You could almost spot industry cynics mingling with goggle-eyed tourists in Whitehall last summer when Tony Blair beamed for the cameras and gave the NFU's red tractor farm assurance mark its send-off.
"Here we go again, another daft symbol to join all the others. There'll soon be no room on the packs for the product description." Or: "I'll give it six months. They'll never make it work." The cries from the middle ranks of certain multiple chains were all too predictable. For the "executives at the sharp end" were giving a frosty reception to NFU president Ben Gill's dream, despite the support voiced in public by most of their CEOs. And even some of his colleagues were privately having doubts.
Yet, a few months on and Gill was entitled to his moment of glory in London this week. Ten multiple chains are using the logo in more than 5,000 stores. Add the significant product links set to be announced during the coming weeks and that's not a bad answer to those who said the tractor would never get into second gear.
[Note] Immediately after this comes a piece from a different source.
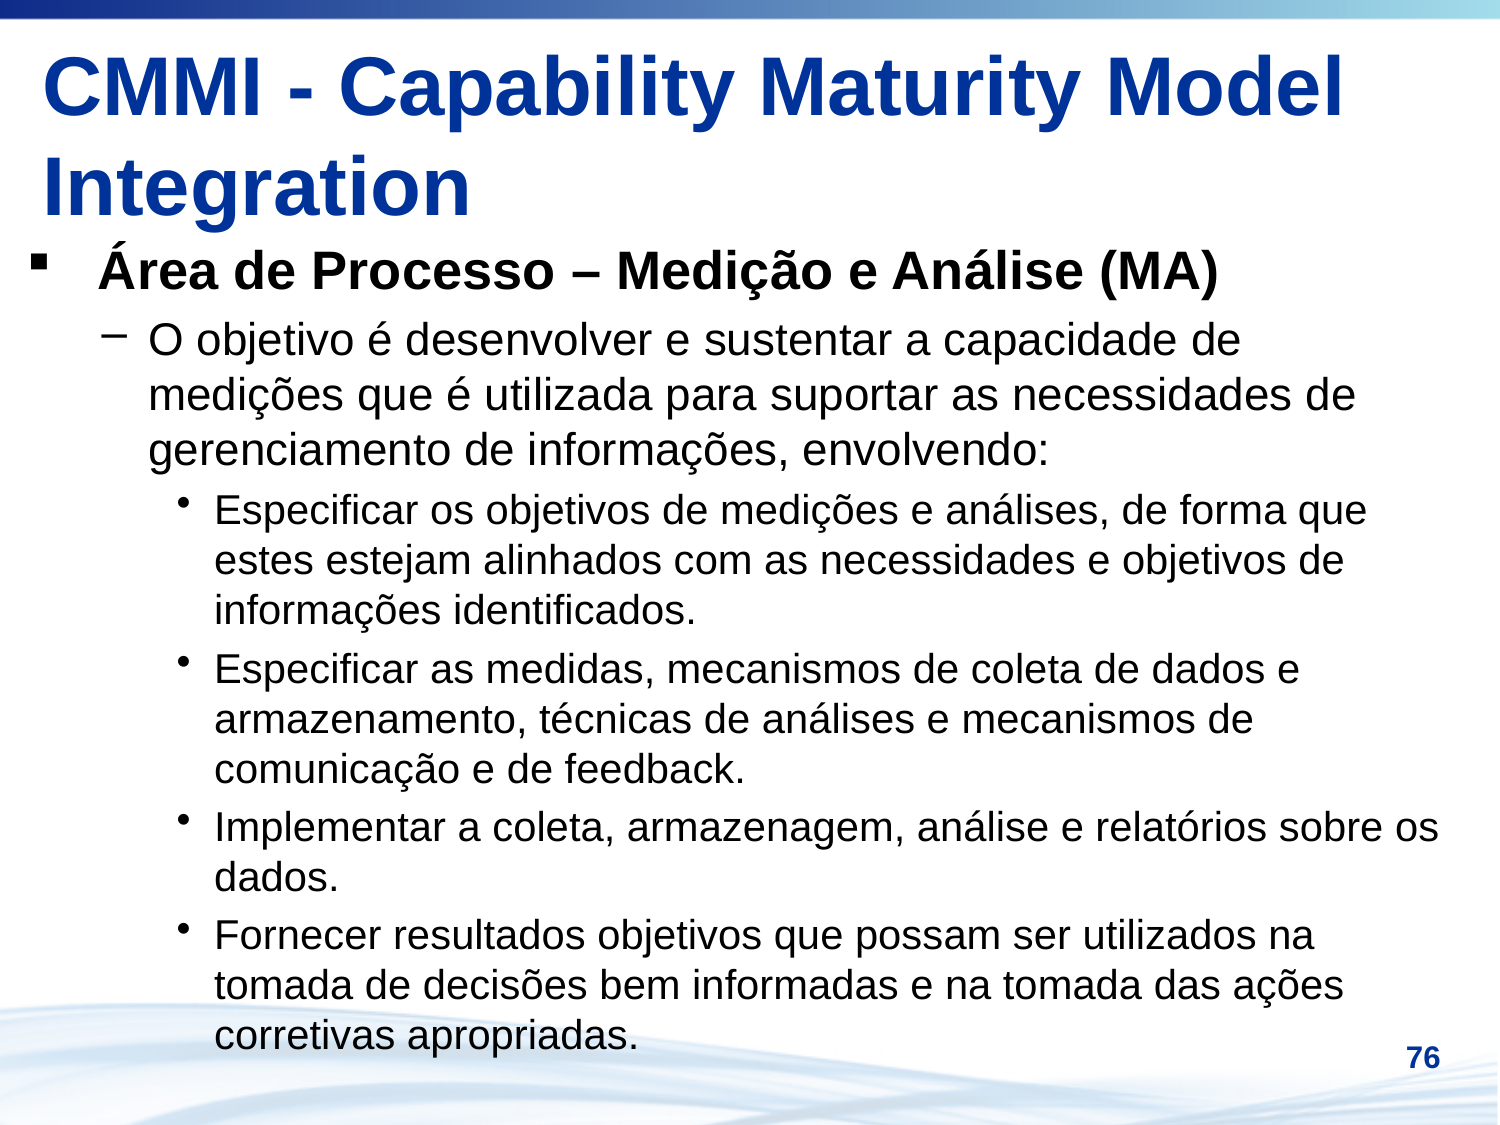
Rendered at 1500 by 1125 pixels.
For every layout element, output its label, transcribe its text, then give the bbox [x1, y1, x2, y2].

list Área de Processo – Medição e Análise (MA) O objetivo é desenvolver e sustentar a capacidade de medições que é utilizada para suportar as necessidades de gerenciamento de informações, envolvendo: Especificar os objetivos de medições e análises, de forma que estes estejam alinhados com as necessidades e objetivos de informações identificados. Especificar as medidas, mecanismos de coleta de dados e armazenamento, técnicas de análises e mecanismos de comunicação e de feedback. Implementar a coleta, armazenagem, análise e relatórios sobre os dados. Fornecer resultados objetivos que possam ser utilizados na tomada de decisões bem informadas e na tomada das ações corretivas apropriadas. [11, 152, 1466, 932]
picture [0, 0, 1500, 1125]
title CMMI - Capability Maturity Model Integration [27, 106, 1500, 259]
Ultimately, of course, the Gill dream sees the symbol pulling together the plethora of assurance marks currently gracing British produce. And while fulfilment of that idea is still some way off, at least the NFU and a large supportive slice of retail grocery should be given credit for getting behind it.
For, as many a marketing person knows, it traditionally takes piles of hard cash to gain trade and consumer acceptance for a scheme of this magnitude. The NFU has done it with persistence rather than pounds, given the small budget which was available for the cash-strapped producers to develop the idea.
It sounds trite to say British farmers and British grocers need each other. But the tractor is tangible proof of the new mood of togetherness which has been built over recent years between the NFU and the retailers. Surely the perfect retort to the notion in certain areas of the media and Whitehall's darker corners that the farmers and the grocers will always be at each other's throats.